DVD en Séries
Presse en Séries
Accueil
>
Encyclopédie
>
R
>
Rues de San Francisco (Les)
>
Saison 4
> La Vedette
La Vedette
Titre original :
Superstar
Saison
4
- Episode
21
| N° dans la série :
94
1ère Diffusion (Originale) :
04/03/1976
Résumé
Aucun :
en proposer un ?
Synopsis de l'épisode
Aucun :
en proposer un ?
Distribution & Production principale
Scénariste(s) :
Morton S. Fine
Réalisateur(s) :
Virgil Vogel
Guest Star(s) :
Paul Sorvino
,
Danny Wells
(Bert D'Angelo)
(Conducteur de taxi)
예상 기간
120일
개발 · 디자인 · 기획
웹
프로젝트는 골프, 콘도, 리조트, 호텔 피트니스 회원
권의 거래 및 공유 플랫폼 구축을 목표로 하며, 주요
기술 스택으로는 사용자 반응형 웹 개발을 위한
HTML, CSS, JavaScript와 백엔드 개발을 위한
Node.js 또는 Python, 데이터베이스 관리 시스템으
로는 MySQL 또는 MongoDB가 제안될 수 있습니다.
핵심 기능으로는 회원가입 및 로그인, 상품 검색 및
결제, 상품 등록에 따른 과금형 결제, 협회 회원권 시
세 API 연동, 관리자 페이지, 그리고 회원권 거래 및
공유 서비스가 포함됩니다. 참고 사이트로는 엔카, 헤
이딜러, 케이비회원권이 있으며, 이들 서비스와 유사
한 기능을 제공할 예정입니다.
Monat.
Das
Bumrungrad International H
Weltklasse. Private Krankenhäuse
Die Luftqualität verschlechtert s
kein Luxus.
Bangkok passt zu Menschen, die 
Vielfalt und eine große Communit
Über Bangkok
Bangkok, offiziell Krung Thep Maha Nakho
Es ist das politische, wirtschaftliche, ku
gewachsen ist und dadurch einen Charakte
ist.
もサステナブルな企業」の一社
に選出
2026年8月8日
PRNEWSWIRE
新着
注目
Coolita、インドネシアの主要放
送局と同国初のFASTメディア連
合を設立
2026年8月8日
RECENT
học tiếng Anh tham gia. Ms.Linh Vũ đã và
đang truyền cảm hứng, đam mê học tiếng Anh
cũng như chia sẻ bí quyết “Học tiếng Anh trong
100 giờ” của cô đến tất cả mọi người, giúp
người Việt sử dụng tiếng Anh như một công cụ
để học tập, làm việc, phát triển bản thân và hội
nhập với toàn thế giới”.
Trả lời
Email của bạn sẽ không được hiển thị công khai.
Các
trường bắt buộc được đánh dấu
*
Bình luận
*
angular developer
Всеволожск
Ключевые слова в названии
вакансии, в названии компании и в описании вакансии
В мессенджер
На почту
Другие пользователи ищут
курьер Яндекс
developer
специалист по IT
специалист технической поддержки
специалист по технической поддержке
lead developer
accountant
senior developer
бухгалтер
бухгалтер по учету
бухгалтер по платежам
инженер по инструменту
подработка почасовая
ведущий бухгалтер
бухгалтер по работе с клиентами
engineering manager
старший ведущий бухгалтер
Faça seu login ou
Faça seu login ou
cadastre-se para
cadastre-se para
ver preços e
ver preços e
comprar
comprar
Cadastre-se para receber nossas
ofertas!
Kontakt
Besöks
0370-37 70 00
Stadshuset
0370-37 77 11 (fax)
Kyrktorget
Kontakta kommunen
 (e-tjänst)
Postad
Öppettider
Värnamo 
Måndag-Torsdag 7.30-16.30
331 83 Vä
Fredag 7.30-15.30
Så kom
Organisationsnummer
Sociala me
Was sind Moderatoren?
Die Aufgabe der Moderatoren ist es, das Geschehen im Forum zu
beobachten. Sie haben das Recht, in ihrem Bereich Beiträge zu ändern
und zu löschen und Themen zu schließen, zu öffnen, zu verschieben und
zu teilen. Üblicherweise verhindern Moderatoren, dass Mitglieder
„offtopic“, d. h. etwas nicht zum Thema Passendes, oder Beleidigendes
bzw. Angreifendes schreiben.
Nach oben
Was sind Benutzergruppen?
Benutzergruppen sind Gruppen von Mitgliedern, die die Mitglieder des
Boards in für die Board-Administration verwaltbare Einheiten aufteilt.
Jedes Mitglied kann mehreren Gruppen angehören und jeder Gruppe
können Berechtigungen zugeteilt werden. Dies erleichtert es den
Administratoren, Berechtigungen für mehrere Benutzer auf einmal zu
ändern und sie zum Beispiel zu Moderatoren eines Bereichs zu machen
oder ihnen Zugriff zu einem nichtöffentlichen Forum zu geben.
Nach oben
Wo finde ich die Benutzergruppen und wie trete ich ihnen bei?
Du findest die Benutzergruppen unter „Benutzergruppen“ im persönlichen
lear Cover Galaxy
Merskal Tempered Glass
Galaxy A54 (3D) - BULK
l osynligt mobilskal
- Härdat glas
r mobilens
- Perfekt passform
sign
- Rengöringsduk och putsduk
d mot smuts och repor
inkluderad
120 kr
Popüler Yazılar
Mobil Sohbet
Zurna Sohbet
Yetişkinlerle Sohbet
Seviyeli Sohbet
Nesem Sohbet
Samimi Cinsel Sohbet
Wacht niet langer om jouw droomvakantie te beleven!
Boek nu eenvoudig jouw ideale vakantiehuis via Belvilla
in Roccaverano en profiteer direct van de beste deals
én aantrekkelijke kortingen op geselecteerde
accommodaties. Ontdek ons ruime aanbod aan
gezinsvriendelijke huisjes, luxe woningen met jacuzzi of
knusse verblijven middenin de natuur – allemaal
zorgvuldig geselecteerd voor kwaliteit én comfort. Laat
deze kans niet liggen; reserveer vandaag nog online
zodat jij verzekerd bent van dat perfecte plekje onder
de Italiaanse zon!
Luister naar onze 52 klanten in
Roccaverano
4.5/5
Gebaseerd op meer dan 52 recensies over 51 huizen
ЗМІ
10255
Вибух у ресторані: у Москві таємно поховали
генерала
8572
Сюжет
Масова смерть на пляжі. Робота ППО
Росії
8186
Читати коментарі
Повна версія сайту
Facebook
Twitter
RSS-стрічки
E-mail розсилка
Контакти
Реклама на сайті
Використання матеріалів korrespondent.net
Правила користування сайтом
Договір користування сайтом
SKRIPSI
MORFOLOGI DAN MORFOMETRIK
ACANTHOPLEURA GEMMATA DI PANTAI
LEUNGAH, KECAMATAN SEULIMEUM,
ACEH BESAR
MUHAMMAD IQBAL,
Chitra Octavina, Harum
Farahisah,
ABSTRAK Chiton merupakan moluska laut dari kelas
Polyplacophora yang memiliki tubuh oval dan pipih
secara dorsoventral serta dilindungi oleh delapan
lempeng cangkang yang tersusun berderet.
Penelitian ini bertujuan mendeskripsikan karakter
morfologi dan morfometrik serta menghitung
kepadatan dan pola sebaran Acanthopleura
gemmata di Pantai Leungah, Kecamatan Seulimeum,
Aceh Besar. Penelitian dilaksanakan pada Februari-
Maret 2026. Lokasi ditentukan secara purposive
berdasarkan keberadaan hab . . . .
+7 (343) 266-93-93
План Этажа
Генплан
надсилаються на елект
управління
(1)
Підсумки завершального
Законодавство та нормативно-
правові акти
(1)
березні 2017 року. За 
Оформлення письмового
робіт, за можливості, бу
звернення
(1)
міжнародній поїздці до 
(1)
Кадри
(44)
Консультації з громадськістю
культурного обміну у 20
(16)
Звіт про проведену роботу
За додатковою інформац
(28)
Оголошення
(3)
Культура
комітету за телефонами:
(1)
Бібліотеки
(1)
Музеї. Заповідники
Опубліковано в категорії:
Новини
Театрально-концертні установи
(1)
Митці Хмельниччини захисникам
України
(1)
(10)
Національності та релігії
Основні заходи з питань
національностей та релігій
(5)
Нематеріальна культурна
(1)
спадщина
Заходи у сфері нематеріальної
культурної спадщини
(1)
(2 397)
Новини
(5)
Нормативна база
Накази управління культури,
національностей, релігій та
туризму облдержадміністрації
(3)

> _Exercise instructions_
Your answer should be the lines above, from the line containing "개발 · 디자인 · 기획" up to and including the line containing "Fredag 7.30-15.30", reproduced exactly and with nothing else.

> _Solution to the exercise_
개발 · 디자인 · 기획
웹
프로젝트는 골프, 콘도, 리조트, 호텔 피트니스 회원
권의 거래 및 공유 플랫폼 구축을 목표로 하며, 주요
기술 스택으로는 사용자 반응형 웹 개발을 위한
HTML, CSS, JavaScript와 백엔드 개발을 위한
Node.js 또는 Python, 데이터베이스 관리 시스템으
로는 MySQL 또는 MongoDB가 제안될 수 있습니다.
핵심 기능으로는 회원가입 및 로그인, 상품 검색 및
결제, 상품 등록에 따른 과금형 결제, 협회 회원권 시
세 API 연동, 관리자 페이지, 그리고 회원권 거래 및
공유 서비스가 포함됩니다. 참고 사이트로는 엔카, 헤
이딜러, 케이비회원권이 있으며, 이들 서비스와 유사
한 기능을 제공할 예정입니다.
Monat.
Das
Bumrungrad International H
Weltklasse. Private Krankenhäuse
Die Luftqualität verschlechtert s
kein Luxus.
Bangkok passt zu Menschen, die 
Vielfalt und eine große Communit
Über Bangkok
Bangkok, offiziell Krung Thep Maha Nakho
Es ist das politische, wirtschaftliche, ku
gewachsen ist und dadurch einen Charakte
ist.
もサステナブルな企業」の一社
に選出
2026年8月8日
PRNEWSWIRE
新着
注目
Coolita、インドネシアの主要放
送局と同国初のFASTメディア連
合を設立
2026年8月8日
RECENT
học tiếng Anh tham gia. Ms.Linh Vũ đã và
đang truyền cảm hứng, đam mê học tiếng Anh
cũng như chia sẻ bí quyết “Học tiếng Anh trong
100 giờ” của cô đến tất cả mọi người, giúp
người Việt sử dụng tiếng Anh như một công cụ
để học tập, làm việc, phát triển bản thân và hội
nhập với toàn thế giới”.
Trả lời
Email của bạn sẽ không được hiển thị công khai.
Các
trường bắt buộc được đánh dấu
*
Bình luận
*
angular developer
Всеволожск
Ключевые слова в названии
вакансии, в названии компании и в описании вакансии
В мессенджер
На почту
Другие пользователи ищут
курьер Яндекс
developer
специалист по IT
специалист технической поддержки
специалист по технической поддержке
lead developer
accountant
senior developer
бухгалтер
бухгалтер по учету
бухгалтер по платежам
инженер по инструменту
подработка почасовая
ведущий бухгалтер
бухгалтер по работе с клиентами
engineering manager
старший ведущий бухгалтер
Faça seu login ou
Faça seu login ou
cadastre-se para
cadastre-se para
ver preços e
ver preços e
comprar
comprar
Cadastre-se para receber nossas
ofertas!
Kontakt
Besöks
0370-37 70 00
Stadshuset
0370-37 77 11 (fax)
Kyrktorget
Kontakta kommunen
 (e-tjänst)
Postad
Öppettider
Värnamo 
Måndag-Torsdag 7.30-16.30
331 83 Vä
Fredag 7.30-15.30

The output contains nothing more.